SUPPLIED TEXT start

President Obama’s Illegal “Recess” Appointments

President Obama’s unprecedented “recess” appointments, made when the Senate was not in recess, struck me as rather obviously illegal. It turns out that Obama got an opinion from his Justice Department justifying his move. Our friend Michael McConnell is as qualified as anyone to assess the adequacy of the DOJ opinion; he does so here:

Today, January 12, 2012, the Administration released an Office of Legal Counsel opinion, dated January 6, opining that the recess appointments were constitutional. The Opinion concludes that the pro forma sessions of the Senate conducted every three days during the December and January holiday are not sufficiently substantive to interrupt a Senate recess, meaning that the Senate was in recess from December 17 well into January. …

[T]he Opinion places enormous weight on the fact that the Senate’s resolution providing for pro forma sessions declared that there would be “no business conducted.” There are two problems with this, as a legal matter. First, as the Opinion concedes, the important question is whether at these sessions the Senate is “capable” of exercising its constitutional functions – not whether, on any particular occasion, it has chosen not to do so. Second, in actual fact the Senate has conducted major business during these sessions, including passing the payroll tax holiday extension during a pro forma session on December 23. The Opinion weakly responds that, notwithstanding this evidence of actual practice, the President “may properly rely on the public pronouncements of the Senate that it will not conduct business.” It is hard to see why the Senate’s stated intention not to do business takes legal and constitutional precedence over its manifest ability to do so. The President is well aware the Senate is doing business on these days, because he has signed two pieces of legislation passed during them.

More fundamentally, the Opinion creates an implausible distinction between the legal efficacy of pro forma sessions for various constitutional purposes. According to the Opinion, a pro forma session is not sufficient to interrupt a recess for purposes of the Recess Appointments Clause, but it is sufficient to satisfy the constitutional command that neither branch adjourn for more than three days without the consent of the other (Art. I, §cl. 4) and that Congress convene on January 3 unless a law has provided for a different day. There is longstanding precedent that pro forma sessions are sufficient to satisfy these constitutional requirements. Why a pro forma session would count for some purposes and not others is a mystery. It is difficult to escape the conclusion that OLC is simply fashioning rules to reach to the outcomes it wishes.

SUPPLIED TEXT end
RAW DATA start

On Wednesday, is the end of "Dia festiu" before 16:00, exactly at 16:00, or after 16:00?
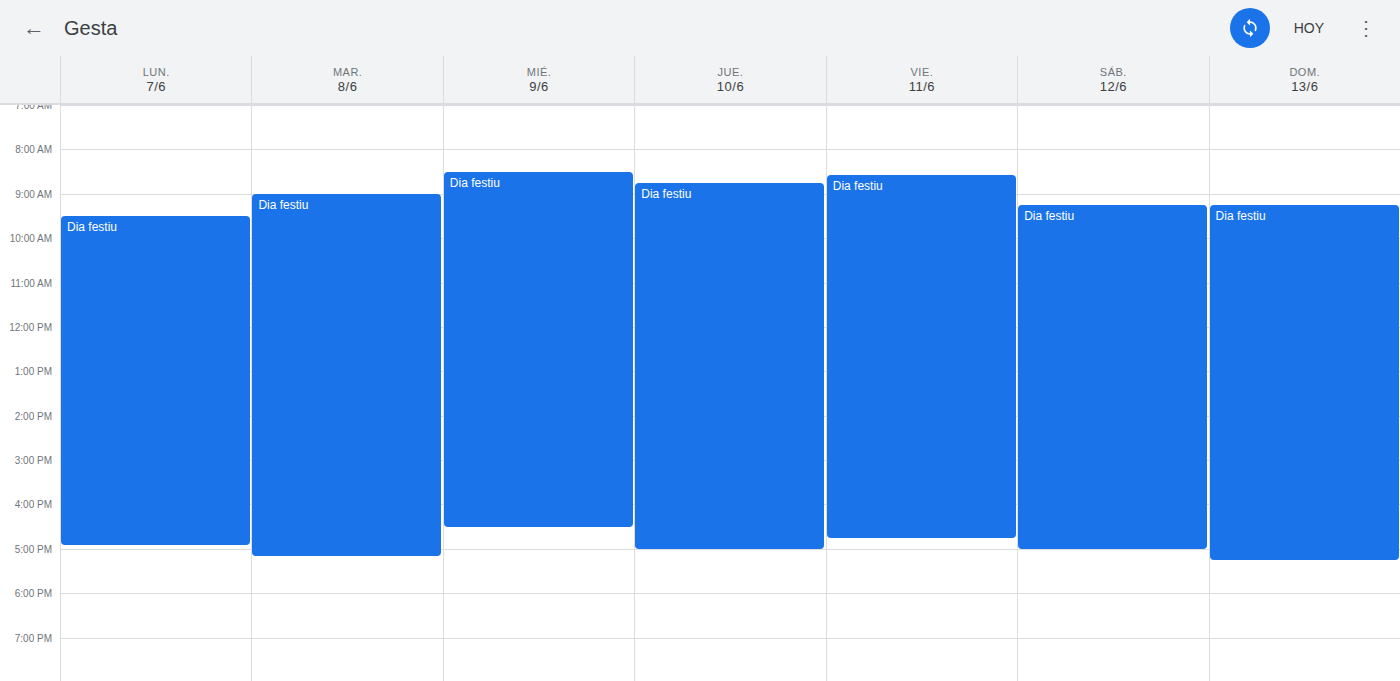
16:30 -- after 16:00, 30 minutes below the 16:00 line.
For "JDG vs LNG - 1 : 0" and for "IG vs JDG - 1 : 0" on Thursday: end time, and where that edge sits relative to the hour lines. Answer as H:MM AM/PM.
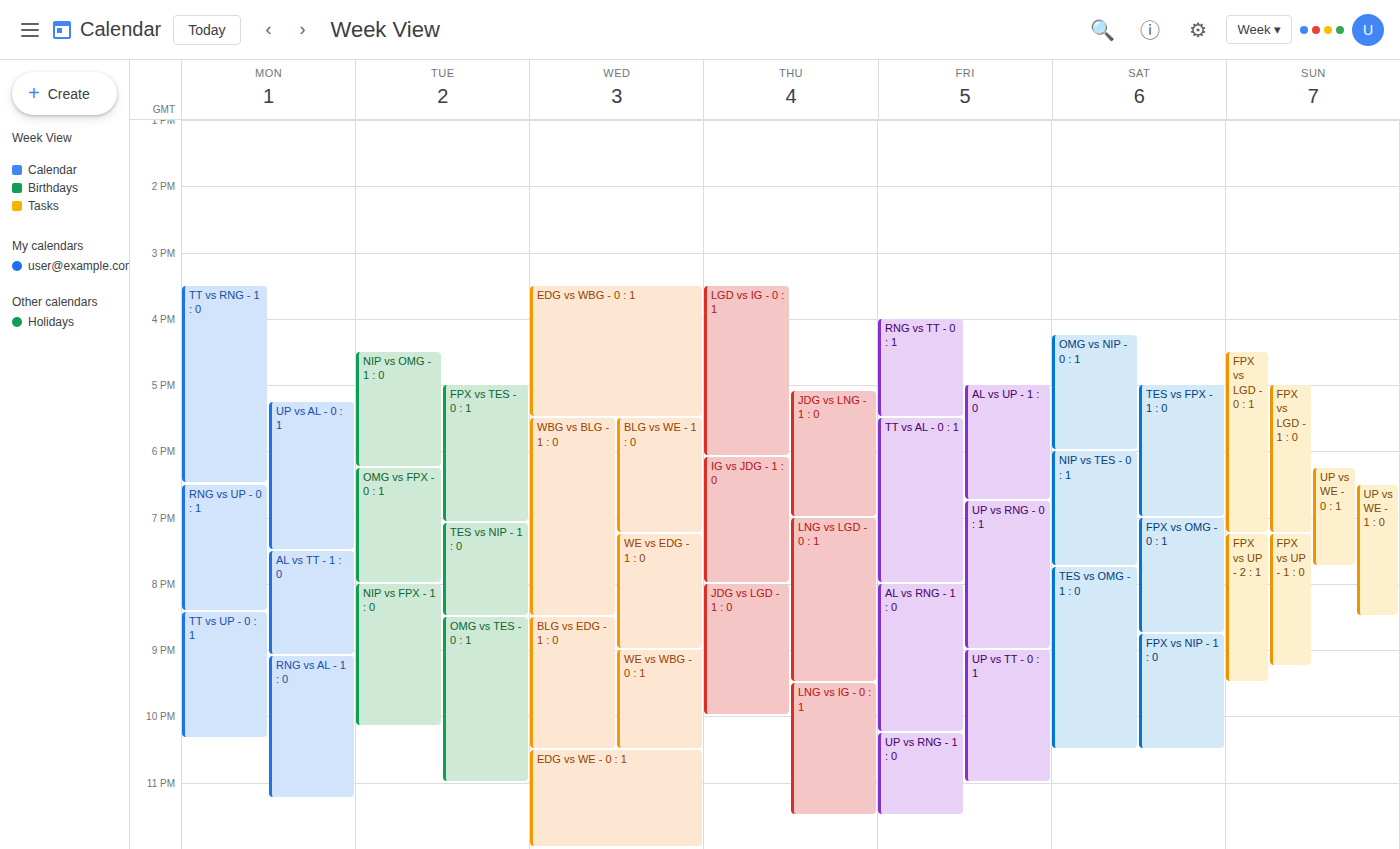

RAW DATA end

In the recess appointments text, what did the Senate pass during its pro forma session on December 23? The listing has no connection to the recess appointments text.

• _TASK RESPONSE_: The payroll tax holiday extension.